One of the great problems plaguing our nation is the problem of divorce and broken homes. Back in 1900 one in twelve marriages ended in divorce. By 1922 it was one in eight and at the present time it is one in two. What Malachi spoke so many years ago certainly is needed in the day in which we live. What we call divorce God referred to as “putting away” (v.16). Malachi used strong language to emphasize God’s viewpoint on divorce. God said, “I hate divorce“. If God despises something, certainly it shouldn’t be done. However, if He hates divorce, He still loves divorcees.

Application

What the average American couple needs is not a change of partners but a change in the partners.  It has been my job to train our children that it is one partner for life. This must be done by example as well as by teaching. That is why I have taught my children to have written dating standards.

Malachi 2:10– 17 (NET)

10 Do we not all have one father? Did not one God create us? Why do we betray one another, thus making light of the covenant of our ancestors? 11 Judah has become disloyal, and unspeakable sins have been committed in Israel and Jerusalem. For Judah has profaned the holy things that the Lord loves and has turned to a foreign god! 12 May the Lord cut off from the community of Jacob every last person who does this, as well as the person who presents improper offerings to the Lord of Heaven’s Armies!

13 You also do this: You cover the altar of the Lord with tears as you weep and groan, because he no longer pays any attention to the offering nor accepts it favorably from you. 14 Yet you ask, “Why?” The Lord is testifying against you on behalf of the wife you married when you were young, to whom you have become unfaithful even though she is your companion and wife by law. 15 No one who has even a small portion of the Spirit in him does this. What did our ancestor do when seeking a child from God? Be attentive, then, to your own spirit, for one should not be disloyal to the wife he took in his youth. 16 “I hate divorce,” says the Lord God of Israel, “and the one who is guilty of violence,” says the Lord of Heaven’s Armies. “Pay attention to your conscience, and do not be unfaithful.”

17 You have wearied the Lord with your words. But you say, “How have we wearied him?” Because you say, “Everyone who does evil is good in the Lord’s opinion, and he delights in them,” or, “Where is the God of justice?”

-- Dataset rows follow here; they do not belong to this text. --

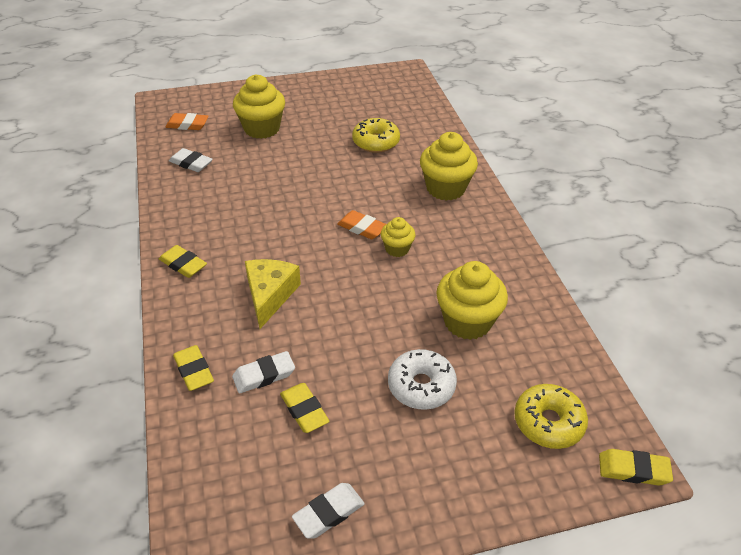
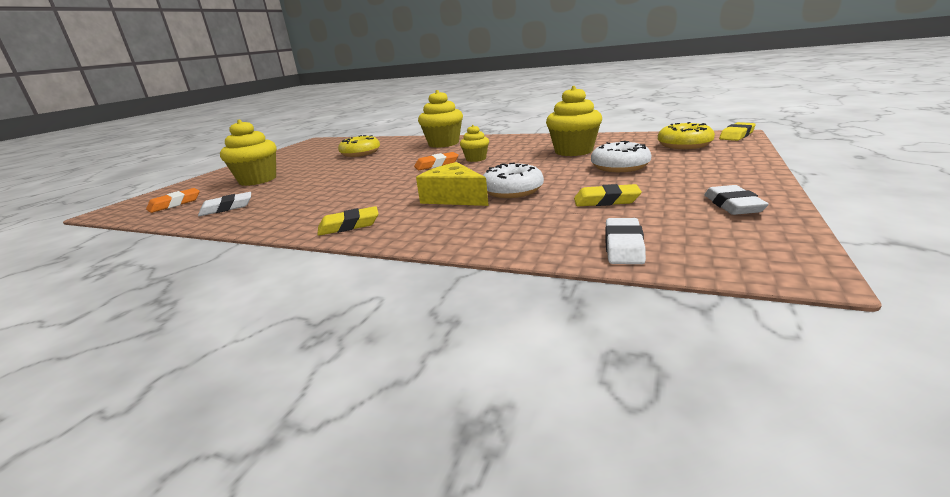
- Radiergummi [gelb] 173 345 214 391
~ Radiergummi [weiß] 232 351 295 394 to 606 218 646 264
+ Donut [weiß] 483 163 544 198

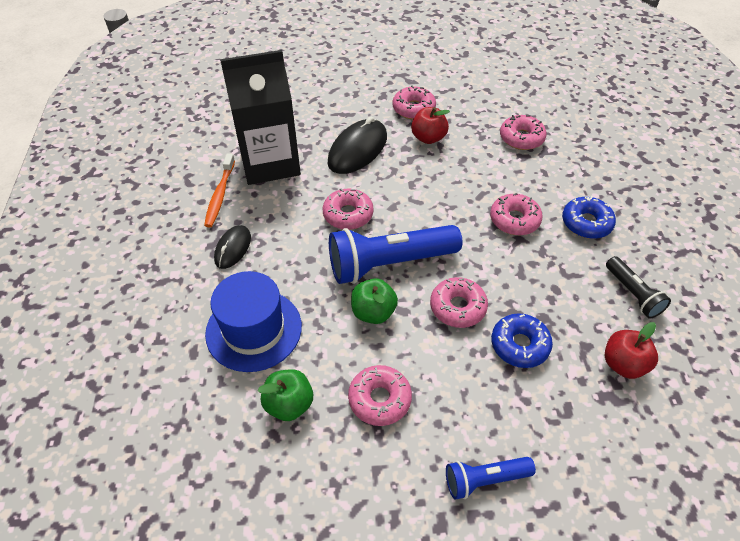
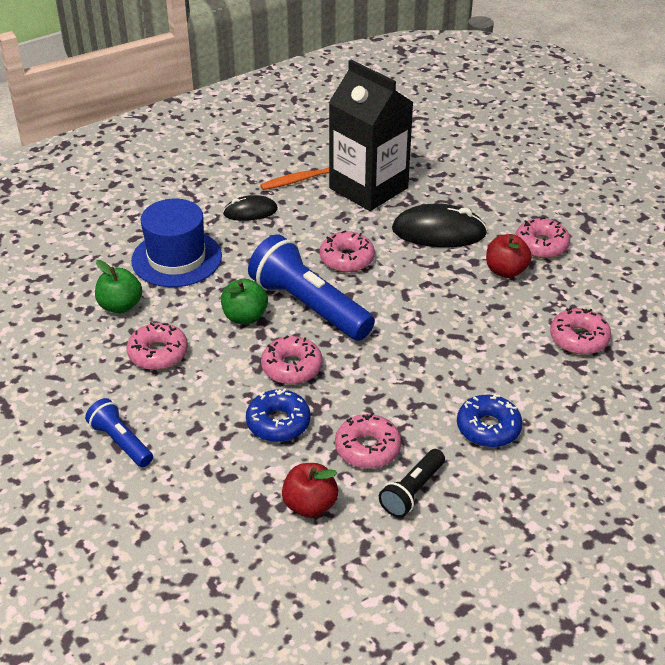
~ Donut [rosa] 490 193 543 235 to 335 413 401 469

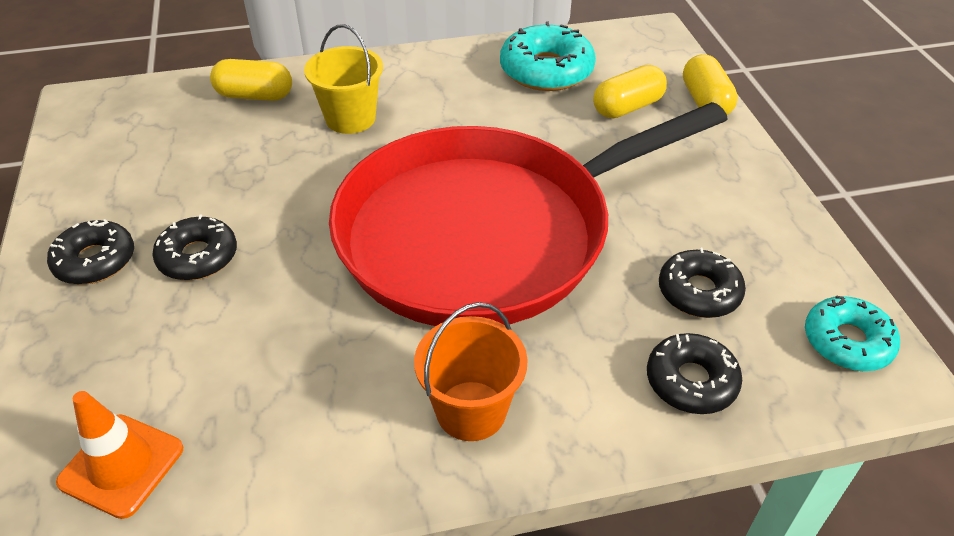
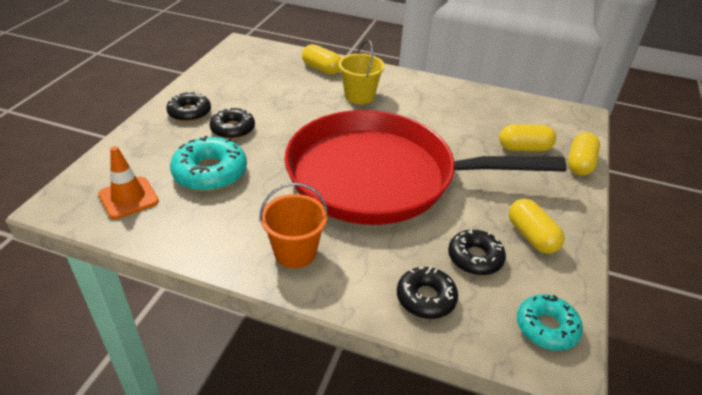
~ Donut [türkis] 500 22 596 91 to 170 136 247 191
+ Kapsel [gelb] 509 199 565 254

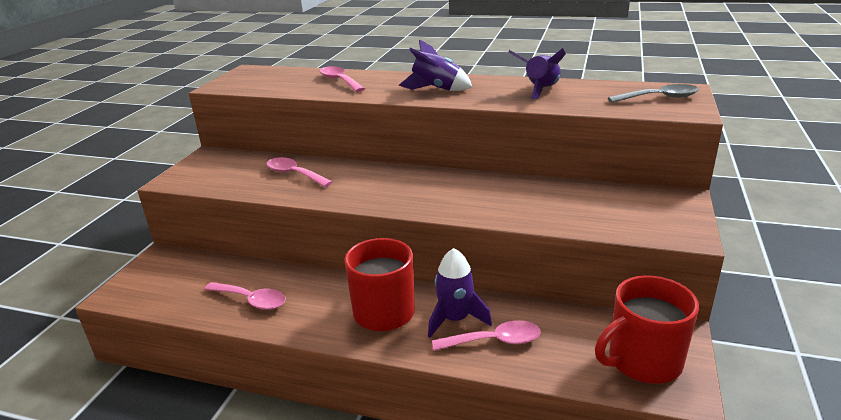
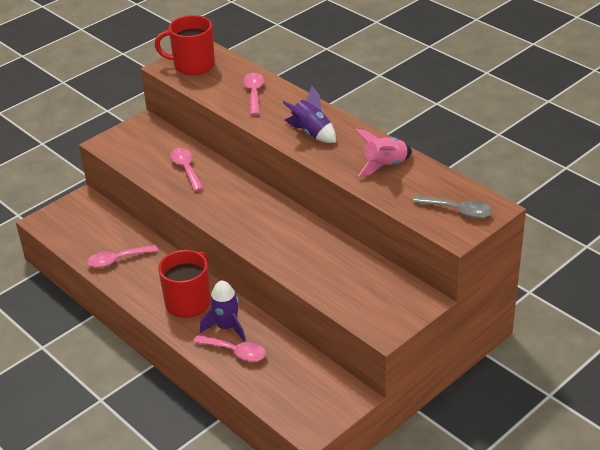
~ Rakete [lila] 508 48 566 99 to Rakete [rosa] 354 129 412 177
~ Tasse [rot] 595 275 699 384 to 154 15 215 75
~ Löffel [rosa] 204 282 286 310 = 87 245 158 268 105 degrees clockwise

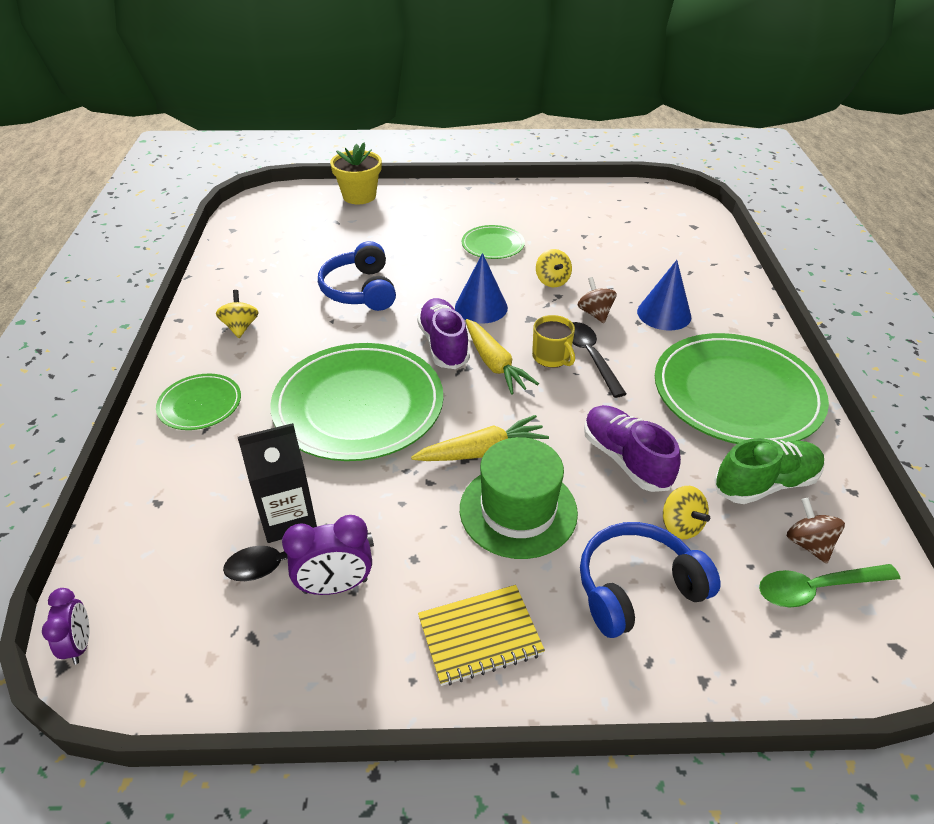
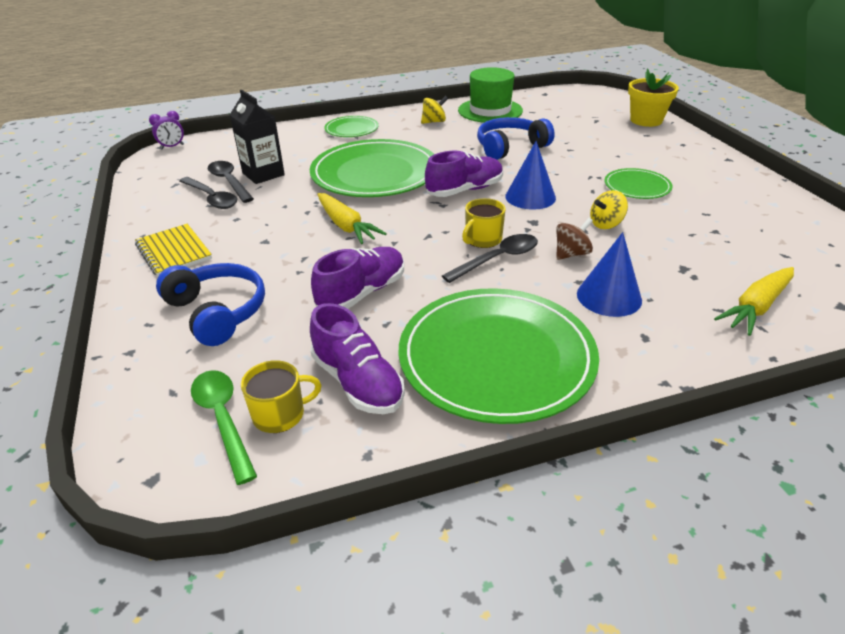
~ Karotte [gelb] 466 319 539 395 to 714 267 794 336
~ Hut [grün] 460 437 578 559 to 458 67 523 123
~ Schuh [grün] 714 438 825 504 to Schuh [lila] 310 303 405 414
- Kreisel [gelb] 663 486 710 539
~ Kreisel [braun] 787 498 845 564 to Tasse [gelb] 241 360 321 433
~ Wecker [lila] 282 515 372 595 to Löffel [schwarz] 179 177 237 209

Illustration: Young Man Proposing to His Girl Friend

  I once heard of a young man who was proposing to his girlfriend. He had the ring in his hand and said: “Sweetheart, I love you so much, I want you to marry me. I don’t have a car like Johnny Green. I don’t have a yacht like him or a house as big as his. I don’t have the money of Johnny Green but I love you with all my heart.” She looked into his eyes and said, “I love you too, sweetheart…but could you tell me more about Johnny Green?” (Lou Nicholes – Missionary/Author).